Anders als bisher wird die Veranstaltung über zwei Tage gehen. "Wir haben uns im Vorstand über eine Ausweitung des Festes ausgetauscht und dabei Einigung erzielt, aus bisher einem Festtag zwei zu machen", so Zunftmeisterin Yvonne Schmid. "Aufbauen am Samstag müssen wir sowieso, warum dann nicht gleich auch loslegen?", so die Meinung. Also wird das Fest um 18 Uhr gestartet, so Schmid.

Genügend aktive Zunftmitglieder und Hilfswillige seien vorhanden, um die zwei Tage gut über die Runden zu bringen. Auch sind wir auf jede Wetterlage eingestellt. Regen brauche niemanden abschrecken, so die langjährige Zunftmeisterin. Große Flächen sind überdacht oder mit Pavillonzelten sicher gemacht.

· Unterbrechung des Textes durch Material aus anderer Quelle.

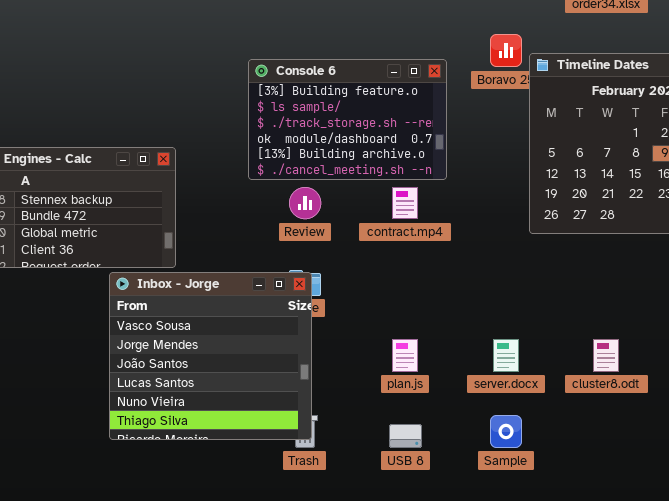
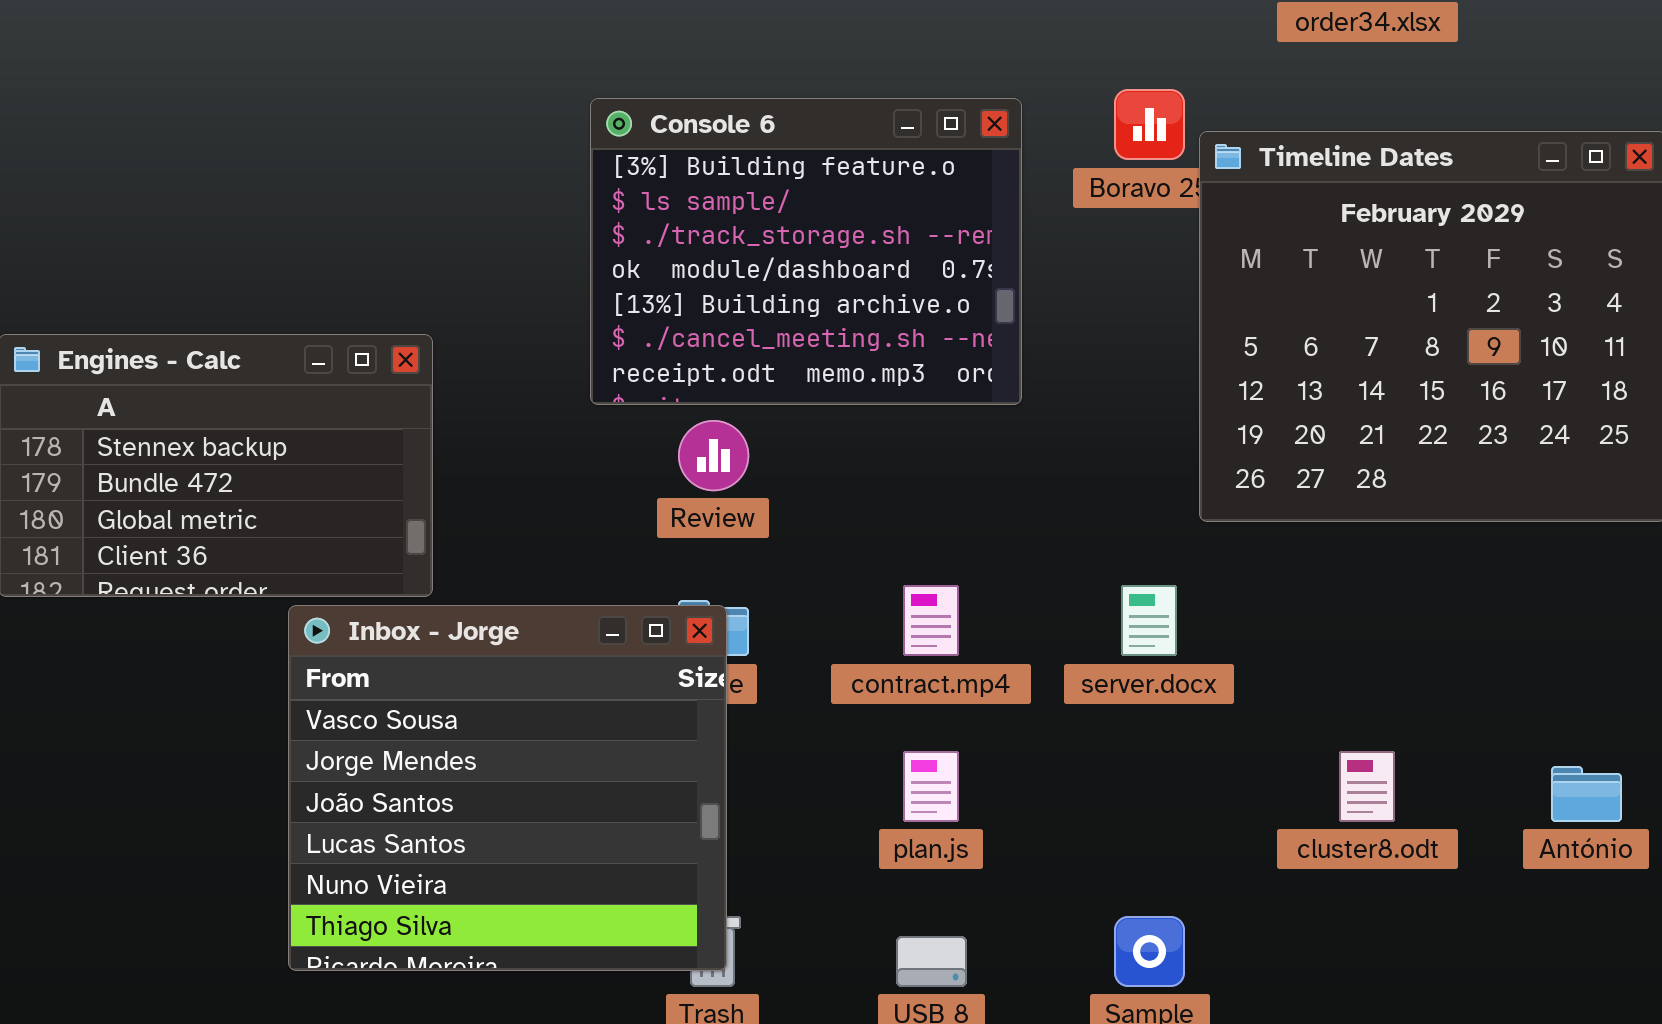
Console 6: [248,59,447,180] -> [590,98,1022,405], resized
contract.mp4: [392,187,418,219] -> [903,585,959,656], moved
server.docx: [493,339,519,372] -> [1121,585,1177,656], moved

Gefeiert im Haselbachtal wird von den Fröschen seit inzwischen über 50 Jahren. In den 1960er Jahren zuerst auf der Kaiserwiese im Dörfle. Als diese nicht mehr zur Verfügung stand in einer Omnibushalle hinter der inzwischen Geschichte gewordenen „Frohen Einkehr“, danach im Dörfle selbst und als dieser Platz zur nicht mehr benutzbaren Zone erklärt wurde, folgte der Umzug ins Juch, wo man vis-à-vis der Gartenfreunde und des TV Wehr heute noch seinen Standort hat. Und immer war man in Nachbarschaft des Haselbaches. Jenes Gewässers, das seit Menschengedenken das westliche Wehr von Norden bis Süden durchfließt.

Tradition wie das Fest hat bei der Zunft auch das Essen, das als besonderen Gaumenschmaus zünftiges Knoblauchgyros bietet. Aber nicht nur das hat man im Angebot. Es gibt selbstverständlich auch noch andere Speisen. So auch ein großes Kuchen- und Tortenangebot, welches in der Hütte des KTZV zu finden sein wird. Weil die Frösche in ihrem Herbstfest im weitesten Sinne auch noch ein Familienfest sehen, gibt es natürlich auch Unterhaltung für Kinder.